Recounting a Wednesday meeting with President Obama, state insurance commissioners said that the president did not pressure them to go along with his plan for people whose health policies had been canceled.
The meeting, held in the Oval Office, lasted 50 minutes. Bill Nelson, the former U.S. senator who heads the National Association of Insurance Commissioners, told reporters that he initiated the meeting after Obama announced his plan last week.
The plan is predicated on commissioners letting their state's insurance companies to extend non-Obamacare-compliant plans. But it's up to them. And, though a letter sent last week by the administration had "encouraged" state officials to comply, the commissioners said that Obama hadn't tried to convince them to participate during the Wednesday meeting.
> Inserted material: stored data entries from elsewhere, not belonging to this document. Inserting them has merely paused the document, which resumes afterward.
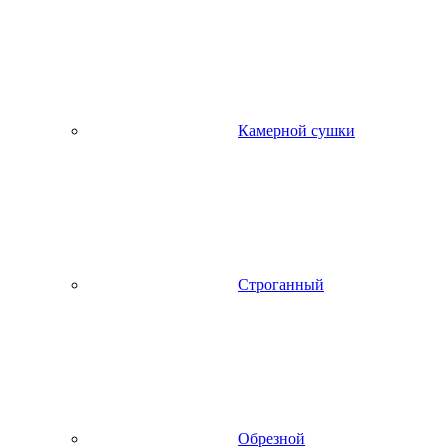
Камерной сушки
Строганный
Обрезной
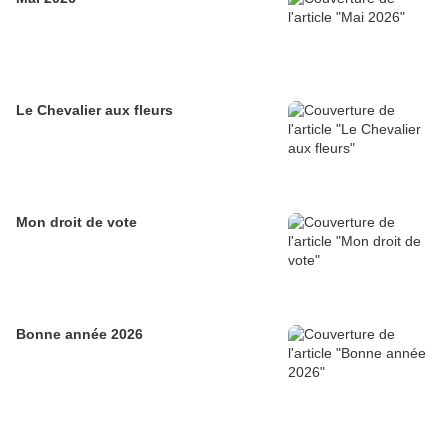
Le Chevalier aux fleurs
Mon droit de vote
Bonne année 2026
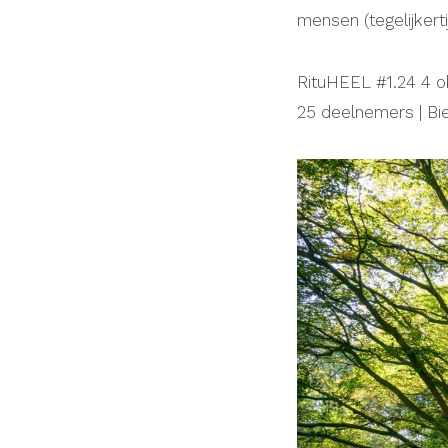
mensen (tegelijkert
RituHEEL #1.24 4 o
25 deelnemers | Bi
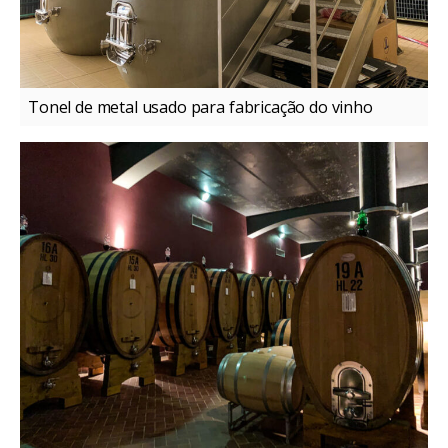
Tonel de metal usado para fabricação do vinho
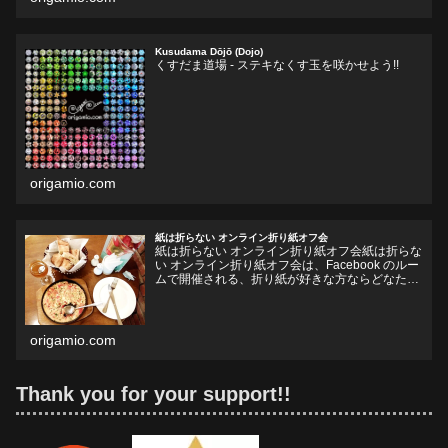
Kusudama Dōjō (Dojo)
くすだま道場 - ステキなくす玉を咲かせよう!!
origamio.com
紙は折らない オンライン折り紙オフ会
紙は折らない オンライン折り紙オフ会紙は折らな
い オンライン折り紙オフ会は、Facebook のルー
ムで開催される、折り紙が好きな方ならどなたで
も参加していただけるオフ会です。お好きなドリ
ンクやフードをお持ちいただいて、リラックスし
ながら、...
origamio.com
Thank you for your support!!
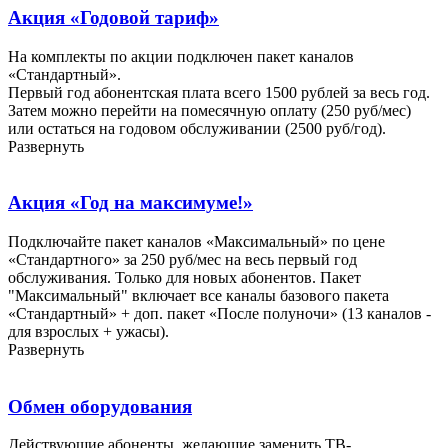
Акция «Годовой тариф»
На комплекты по акции подключен пакет каналов
«Стандартный».
Первый год абонентская плата всего 1500 рублей за весь год.
Затем можно перейти на помесячную оплату (250 руб/мес)
или остаться на годовом обслуживании (2500 руб/год).
Развернуть
Акция «Год на максимуме!»
Подключайте пакет каналов «Максимальный» по цене
«Стандартного» за 250 руб/мес на весь первый год
обслуживания. Только для новых абонентов. Пакет
"Максимальный" включает все каналы базового пакета
«Стандартный» + доп. пакет «После полуночи» (13 каналов -
для взрослых + ужасы).
Развернуть
Обмен оборудования
Действующие абоненты, желающие заменить ТВ-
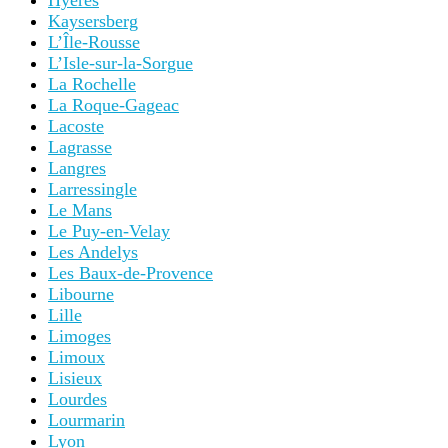
Hyères
Kaysersberg
L’Île-Rousse
L’Isle-sur-la-Sorgue
La Rochelle
La Roque-Gageac
Lacoste
Lagrasse
Langres
Larressingle
Le Mans
Le Puy-en-Velay
Les Andelys
Les Baux-de-Provence
Libourne
Lille
Limoges
Limoux
Lisieux
Lourdes
Lourmarin
Lyon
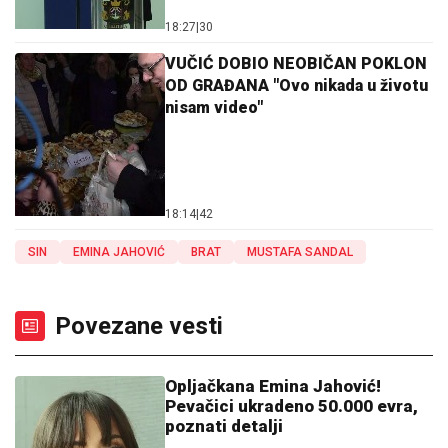
18:27
|
30
VUČIĆ DOBIO NEOBIČAN POKLON
OD GRAĐANA "Ovo nikada u životu
nisam video"
18:14
|
42
SIN
EMINA JAHOVIĆ
BRAT
MUSTAFA SANDAL
Povezane vesti
Opljačkana Emina Jahović!
Pevačici ukradeno 50.000 evra,
poznati detalji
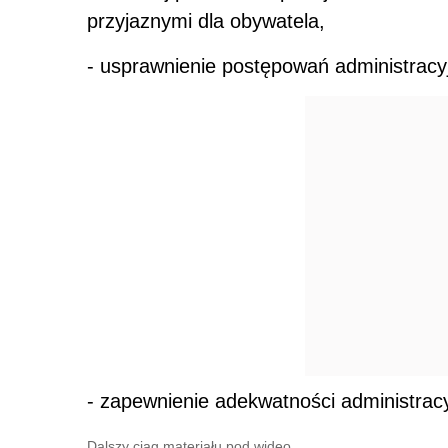
przyjaznymi dla obywatela,
- usprawnienie postępowań administracy
- zapewnienie adekwatności administracy
Dalszy ciąg materiału pod wideo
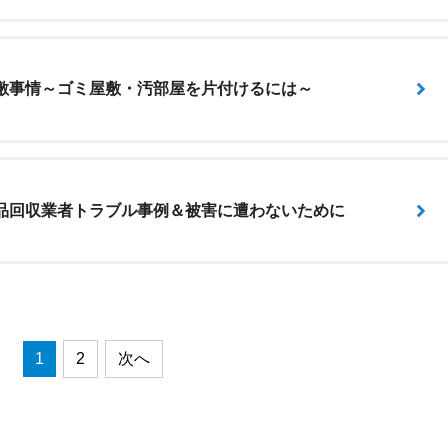
敷事情～ゴミ屋敷・汚部屋を片付けるには～
品回収業者トラブル事例＆被害に遭わないために
1
2
次へ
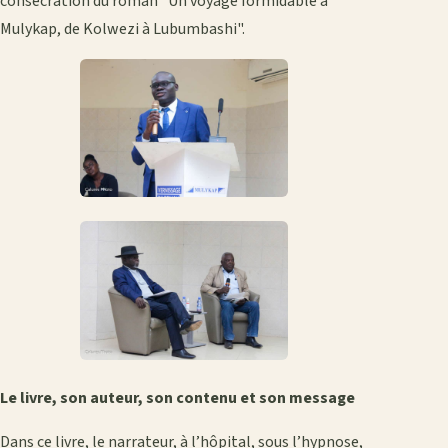
consécration du roman "Un voyage formidable à
Mulykap, de Kolwezi à Lubumbashi".
Le livre, son auteur, son contenu et son message
Dans ce livre, le narrateur, à l’hôpital, sous l’hypnose,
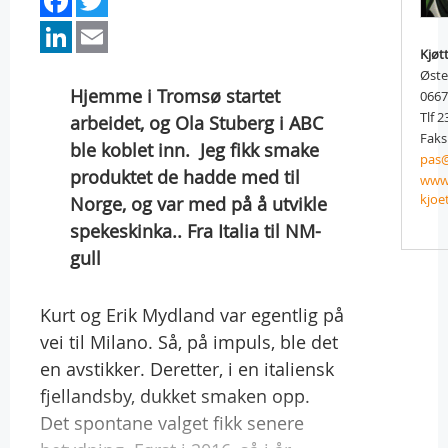
LinkedIn
Email
Kjøt
Øste
Hjemme i Tromsø startet
066
Tlf 2
arbeidet, og Ola Stuberg i ABC
Faks
ble koblet inn.  Jeg fikk smake
pas@
produktet de hadde med til
www.
kjoe
Norge, og var med på å utvikle
spekeskinka.. Fra Italia til NM-
gull
Kurt og Erik Mydland var egentlig på
vei til Milano. Så, på impuls, ble det
en avstikker. Deretter, i en italiensk
fjellandsby, dukket smaken opp.
Det spontane valget fikk senere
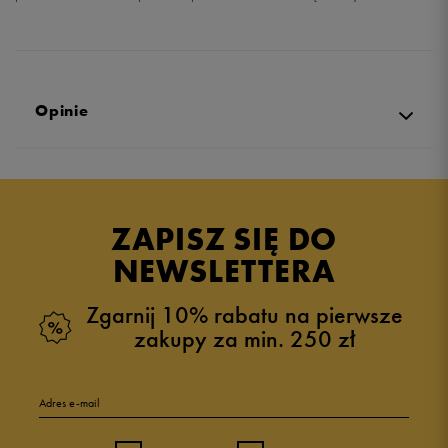
Opinie
Produkt nie posiada recenzji
ZAPISZ SIĘ DO
NEWSLETTERA
Zgarnij 10% rabatu na pierwsze
zakupy za min. 250 zł
Adres e-mail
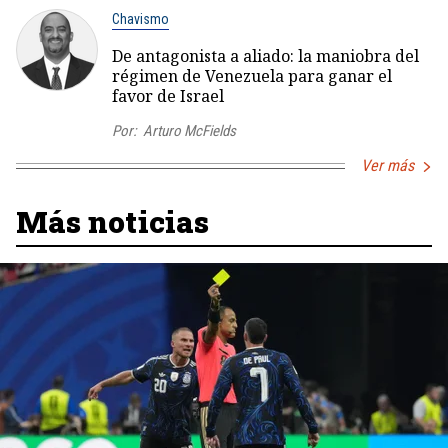
Chavismo
De antagonista a aliado: la maniobra del
régimen de Venezuela para ganar el
favor de Israel
Por:
Arturo McFields
Ver más
Más noticias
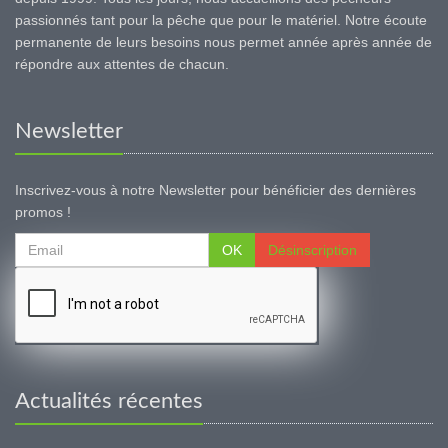
passionnés tant pour la pêche que pour le matériel. Notre écoute
permanente de leurs besoins nous permet année après année de
répondre aux attentes de chacun.
Newsletter
Inscrivez-vous à notre Newsletter pour bénéficier des dernières
promos !
OK
Désinscription
Actualités récentes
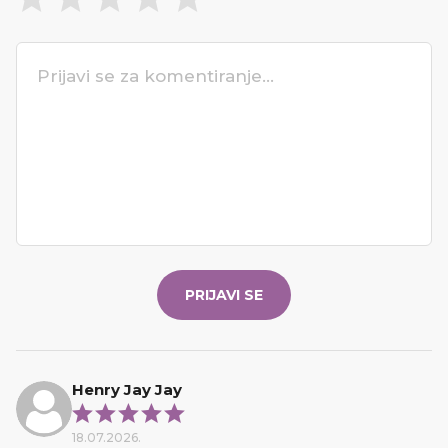
PRIJAVI SE
Henry Jay Jay
18.07.2026.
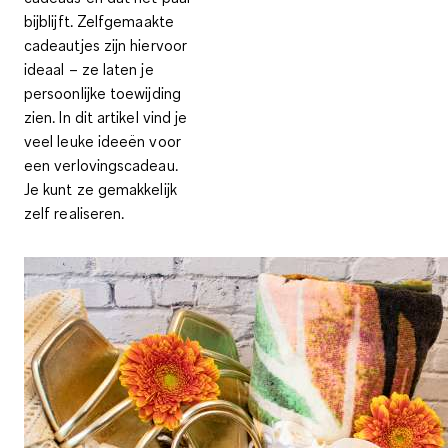
bijblijft. Zelfgemaakte
cadeautjes zijn hiervoor
ideaal – ze laten je
persoonlijke toewijding
zien. In dit artikel vind je
veel leuke ideeën voor
een verlovingscadeau.
Je kunt ze gemakkelijk
zelf realiseren.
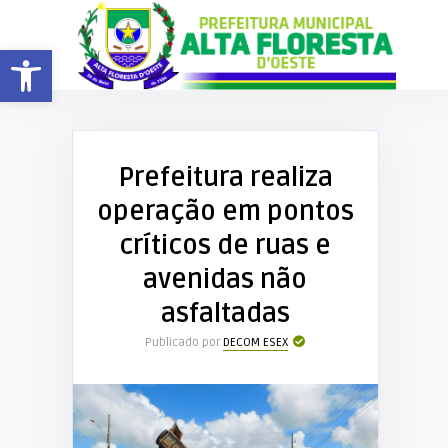
Barra de Ferramentas Aberta
Prefeitura realiza
operação em pontos
críticos de ruas e
avenidas não
asfaltadas
Publicado por
DECOM ESEX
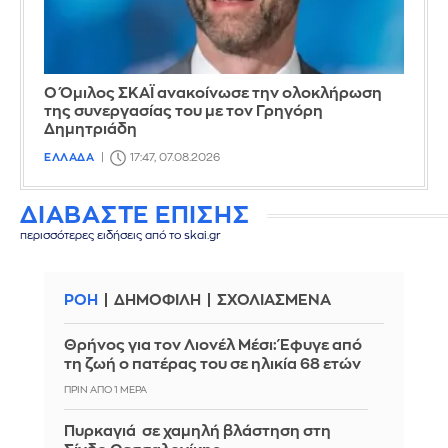
Ο Όμιλος ΣΚΑΪ ανακοίνωσε την ολοκλήρωση
της συνεργασίας του με τον Γρηγόρη
Δημητριάδη
ΕΛΛΑΔΑ
17:47, 07.08.2026
ΔΙΑΒΑΣΤΕ ΕΠΙΣΗΣ
περισσότερες ειδήσεις από το skai.gr
ΡΟΗ
ΔΗΜΟΦΙΛΗ
ΣΧΟΛΙΑΣΜΕΝΑ
Θρήνος για τον Λιονέλ Μέσι: Έφυγε από
τη ζωή ο πατέρας του σε ηλικία 68 ετών
ΠΡΙΝ ΑΠΌ 1 ΜΈΡΑ
Πυρκαγιά σε χαμηλή βλάστηση στη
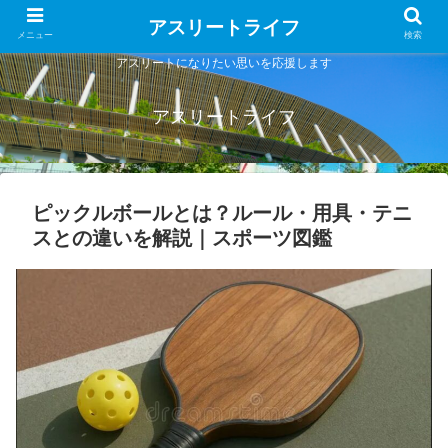
アスリートライフ
メニュー
検索
アスリートになりたい思いを応援します
アスリートライフ
ピックルボールとは？ルール・用具・テニ
スとの違いを解説｜スポーツ図鑑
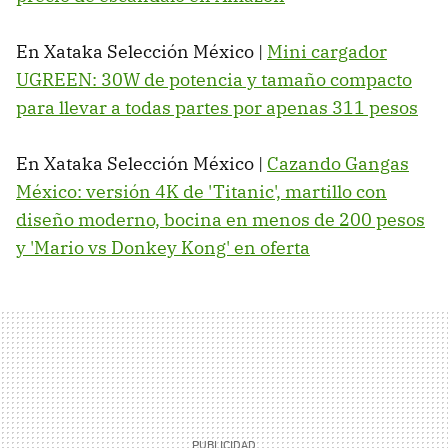
En Xataka Selección México |
Mini cargador
UGREEN: 30W de potencia y tamaño compacto
para llevar a todas partes por apenas 311 pesos
En Xataka Selección México |
Cazando Gangas
México: versión 4K de 'Titanic', martillo con
diseño moderno, bocina en menos de 200 pesos
y 'Mario vs Donkey Kong' en oferta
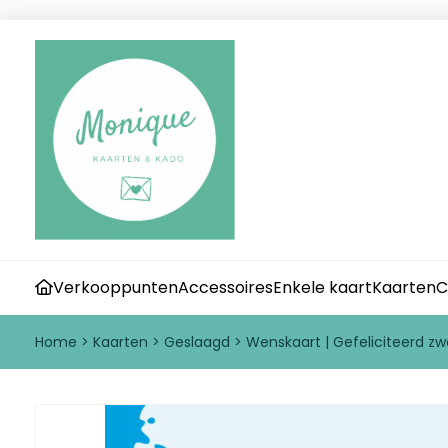
Verkooppunten
Accessoires
Enkele kaart
Kaarten
C
Home
>
Kaarten
>
Geslaagd
>
Wenskaart | Gefeliciteerd 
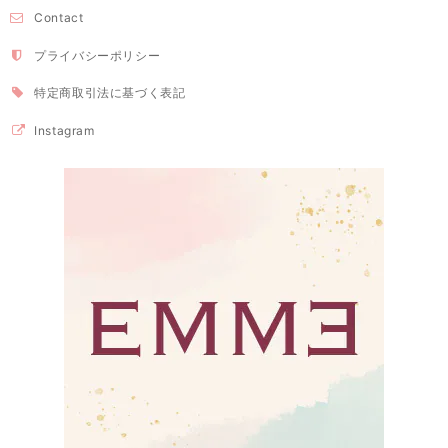
Contact
プライバシーポリシー
特定商取引法に基づく表記
Instagram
"I don't think the president was trying to convince us or persuade us to do what he's suggesting," Connecticut Insurance Commissioner Tom Leonardi, told reporters. "I think it was the exact opposite, that he really understands the value of state regulators, that he really wants to work with the NAIC."
"That's really what it was about. It wasn't the president trying to persuade us or stiff-arm us," he said.
"We came away agreeing that there was a lot of difference of opinions as to whether or not we can or should do what he urged us to do last week," Louisiana Insurance Commissioner and NAIC President Jim Donelon said later.
According to the Washington Post's Wonkblog, which is tracking state commissioners' responses to the fix: six states have agreed to it, six states have said they won't, and seven states have publicly said they're still deciding. The others haven't made public statements.